In the House, Mr. Lambeth and a small group of colleagues were at work on legislation. They looked at Indiana, which had expanded when Mike Pence, the former vice president, was governor. They examined Ohio and later invited John Kasich, a Republican who oversaw that state’s expansion when he was governor, to speak.

Mr. Lambeth took “a lot of grief” from his fellow Republicans, he said. But he found an ally in a Republican state senator, Kevin Corbin, who was in the insurance industry and tired of being unable to help working people.

“We’d see it all the time,” Mr. Corbin said. “A 27-year-old single mother comes in. She has two children and she makes $15 an hour. Her kids are already on Medicaid; she doesn’t have insurance. So I give her a quote and it’s $600 a month, and she’s not going to do that because she has to pay rent.”

By 2020, research was confirming what backers of Medicaid expansion had been saying; health outcomes were better in expansion states. Mr. Cooper tried to build bipartisan support by partnering with Republican county commissioners and sheriffs who backed expansion.
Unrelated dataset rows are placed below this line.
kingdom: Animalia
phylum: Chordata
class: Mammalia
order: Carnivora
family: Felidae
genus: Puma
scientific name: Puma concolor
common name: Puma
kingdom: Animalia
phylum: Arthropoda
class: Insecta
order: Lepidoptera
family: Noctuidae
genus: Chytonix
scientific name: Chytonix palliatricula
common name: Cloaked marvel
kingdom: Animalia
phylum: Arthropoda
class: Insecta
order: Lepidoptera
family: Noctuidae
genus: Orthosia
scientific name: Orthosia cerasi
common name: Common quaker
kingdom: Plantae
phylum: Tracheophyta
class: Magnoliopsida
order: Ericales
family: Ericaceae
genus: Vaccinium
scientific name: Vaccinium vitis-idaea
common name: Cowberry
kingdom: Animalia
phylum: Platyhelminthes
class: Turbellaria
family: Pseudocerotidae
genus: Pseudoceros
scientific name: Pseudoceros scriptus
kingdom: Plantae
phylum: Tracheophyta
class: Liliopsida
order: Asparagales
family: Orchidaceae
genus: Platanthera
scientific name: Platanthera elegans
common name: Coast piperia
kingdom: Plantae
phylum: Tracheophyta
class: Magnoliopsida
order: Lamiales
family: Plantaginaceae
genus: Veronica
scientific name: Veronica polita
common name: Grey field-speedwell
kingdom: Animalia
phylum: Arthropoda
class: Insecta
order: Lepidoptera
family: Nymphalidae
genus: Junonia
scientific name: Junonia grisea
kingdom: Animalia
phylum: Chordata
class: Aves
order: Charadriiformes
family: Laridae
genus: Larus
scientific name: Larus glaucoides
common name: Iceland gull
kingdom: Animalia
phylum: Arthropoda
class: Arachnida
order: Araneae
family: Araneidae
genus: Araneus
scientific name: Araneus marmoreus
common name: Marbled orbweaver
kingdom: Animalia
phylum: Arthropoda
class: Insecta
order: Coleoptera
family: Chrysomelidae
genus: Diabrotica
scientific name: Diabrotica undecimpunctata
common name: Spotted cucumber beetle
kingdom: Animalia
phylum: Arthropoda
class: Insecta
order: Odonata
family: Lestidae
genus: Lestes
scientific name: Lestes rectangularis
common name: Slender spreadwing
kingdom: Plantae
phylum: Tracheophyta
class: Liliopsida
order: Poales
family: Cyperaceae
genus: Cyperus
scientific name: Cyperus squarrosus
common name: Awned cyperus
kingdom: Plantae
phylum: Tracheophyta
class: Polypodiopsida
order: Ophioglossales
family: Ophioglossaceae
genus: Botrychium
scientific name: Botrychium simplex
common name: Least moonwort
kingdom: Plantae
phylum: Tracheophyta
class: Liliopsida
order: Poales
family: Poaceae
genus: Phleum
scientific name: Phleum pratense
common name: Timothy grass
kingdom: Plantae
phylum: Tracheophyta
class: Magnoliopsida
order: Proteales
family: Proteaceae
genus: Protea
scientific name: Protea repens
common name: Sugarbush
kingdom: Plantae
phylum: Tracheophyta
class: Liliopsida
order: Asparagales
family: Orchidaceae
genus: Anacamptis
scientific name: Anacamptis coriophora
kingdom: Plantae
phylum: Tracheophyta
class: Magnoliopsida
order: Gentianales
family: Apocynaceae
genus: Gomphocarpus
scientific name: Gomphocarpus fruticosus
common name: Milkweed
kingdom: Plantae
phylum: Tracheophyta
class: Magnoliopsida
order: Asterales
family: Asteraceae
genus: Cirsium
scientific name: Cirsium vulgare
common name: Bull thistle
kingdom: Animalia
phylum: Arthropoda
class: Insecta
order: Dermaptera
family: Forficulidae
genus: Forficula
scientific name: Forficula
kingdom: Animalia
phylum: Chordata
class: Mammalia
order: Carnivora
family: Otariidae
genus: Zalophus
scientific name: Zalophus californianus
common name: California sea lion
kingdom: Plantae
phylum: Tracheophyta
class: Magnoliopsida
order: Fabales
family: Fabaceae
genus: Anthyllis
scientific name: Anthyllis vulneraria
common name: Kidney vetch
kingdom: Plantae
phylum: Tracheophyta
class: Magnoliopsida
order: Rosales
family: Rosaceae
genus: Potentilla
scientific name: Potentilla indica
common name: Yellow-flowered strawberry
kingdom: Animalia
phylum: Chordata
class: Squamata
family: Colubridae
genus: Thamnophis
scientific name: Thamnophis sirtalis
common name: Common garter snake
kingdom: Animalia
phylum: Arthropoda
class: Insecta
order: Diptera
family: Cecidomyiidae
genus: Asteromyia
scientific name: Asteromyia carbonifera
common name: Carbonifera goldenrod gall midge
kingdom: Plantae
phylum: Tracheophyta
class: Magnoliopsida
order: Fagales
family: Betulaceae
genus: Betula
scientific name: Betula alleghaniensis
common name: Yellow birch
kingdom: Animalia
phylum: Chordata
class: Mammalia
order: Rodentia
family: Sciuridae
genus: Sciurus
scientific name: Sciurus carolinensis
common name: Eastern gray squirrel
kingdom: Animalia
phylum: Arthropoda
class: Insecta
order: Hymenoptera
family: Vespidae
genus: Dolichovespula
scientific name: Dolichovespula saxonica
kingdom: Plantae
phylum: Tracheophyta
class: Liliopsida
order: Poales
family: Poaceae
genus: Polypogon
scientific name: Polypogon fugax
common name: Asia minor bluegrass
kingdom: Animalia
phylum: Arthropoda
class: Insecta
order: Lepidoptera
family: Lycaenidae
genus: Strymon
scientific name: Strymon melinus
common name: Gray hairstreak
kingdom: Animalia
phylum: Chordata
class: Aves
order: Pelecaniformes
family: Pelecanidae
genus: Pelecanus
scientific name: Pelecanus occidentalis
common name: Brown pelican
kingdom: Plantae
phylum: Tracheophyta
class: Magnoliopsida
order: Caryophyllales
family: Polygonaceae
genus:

After President Biden took office in 2021, Congress passed a coronavirus relief package that offered states additional financial incentives to expand.

But the most important thing that happened, people in the state agree, is that Mr. Berger changed his mind. That opened the door for other Republicans to fall in line.

“It’s like Nixon going to China,” Ms. O’Connell said.

Adam Searing, a health policy expert in Chapel Hill, N.C., who is affiliated with Georgetown University, sees politics at work. Polls show Medicaid expansion is popular. Mr. Cooper is more than halfway through his second term and cannot run again because of term limits, and Mr. Searing said Republicans seeking to reclaim the governorship wanted to “get Medicaid expansion off the table.”